The course will focus on a selection of manuscripts, including some of the most successful Italian vernacular texts of the Italian Renaissance: Aesop's Fables, the Fior di virtù (a moral treatise incorporating a bestiary), and La sfera (a poem on the configuration of the Cosmos and the world). Students will gain skills for:
- researching evidence of ownership in manuscripts;
- transcribing late-medieval Italian merchant script;
- understanding the transmission of texts and illustrations in the late Middle Ages.
Additional Information
Course Requirements
The course will be suitable for complete beginners.

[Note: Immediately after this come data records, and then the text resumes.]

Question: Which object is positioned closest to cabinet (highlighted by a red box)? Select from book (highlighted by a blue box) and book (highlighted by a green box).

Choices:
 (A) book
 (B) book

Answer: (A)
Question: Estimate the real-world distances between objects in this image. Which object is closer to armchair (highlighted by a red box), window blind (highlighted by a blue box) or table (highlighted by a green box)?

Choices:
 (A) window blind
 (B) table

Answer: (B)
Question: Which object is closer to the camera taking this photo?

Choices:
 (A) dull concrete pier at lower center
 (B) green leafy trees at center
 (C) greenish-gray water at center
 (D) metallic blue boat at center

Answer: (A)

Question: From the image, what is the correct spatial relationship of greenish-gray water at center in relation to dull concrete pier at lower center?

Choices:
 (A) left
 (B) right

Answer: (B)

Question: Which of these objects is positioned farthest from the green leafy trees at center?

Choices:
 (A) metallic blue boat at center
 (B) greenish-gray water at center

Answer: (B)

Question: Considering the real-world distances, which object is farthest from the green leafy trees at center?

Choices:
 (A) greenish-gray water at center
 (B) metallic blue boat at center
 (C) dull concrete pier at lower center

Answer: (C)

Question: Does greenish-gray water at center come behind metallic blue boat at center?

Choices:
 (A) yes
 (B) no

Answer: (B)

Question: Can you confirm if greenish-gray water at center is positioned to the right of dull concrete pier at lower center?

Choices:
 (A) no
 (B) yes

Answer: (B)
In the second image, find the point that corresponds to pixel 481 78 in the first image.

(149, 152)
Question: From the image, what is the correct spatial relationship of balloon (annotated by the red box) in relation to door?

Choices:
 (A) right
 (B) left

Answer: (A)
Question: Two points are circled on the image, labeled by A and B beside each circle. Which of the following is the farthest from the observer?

Knowledge of Italian would be an advantage, but it is not necessary
Essential Reading
Most recommended:
- Petrucci, Armando, Writers and Readers in Medieval Italy, ed. and trans. by Charles Radding (New Haven, CT: Yale University Press, 1998), chapter 9.
- Kent, Dale, Cosimo de' Medici and the Florentine Renaissance (New Haven CT, and London: Yale University Press, 2000), chapter 6.
- Richardson, Brian, Manuscript Culture in Renaissance Italy (New York: Cambridge University Press, 2009), chapter 1 (esp. pp. 34-53).
Also relevant to this course:
- Botana, Federico, ‘Family Wisdom in Quattrocento Florence: The Benci Aesop (Florence, Biblioteca Nazionale Centrale MS II.II.83)’, Journal of the Warburg and Courtauld Institutes, 75 (2012), pp. 53–92.
- Grendler, Paul, ‘What Piero Learned in School: Fifteenth Century Vernacular Education’, in Paul Grendler, Renaissance Education between Religion and Politics (Aldershot, Surrey: Ashgate, 2006), part IV.
Location
This course will take place in Senate House.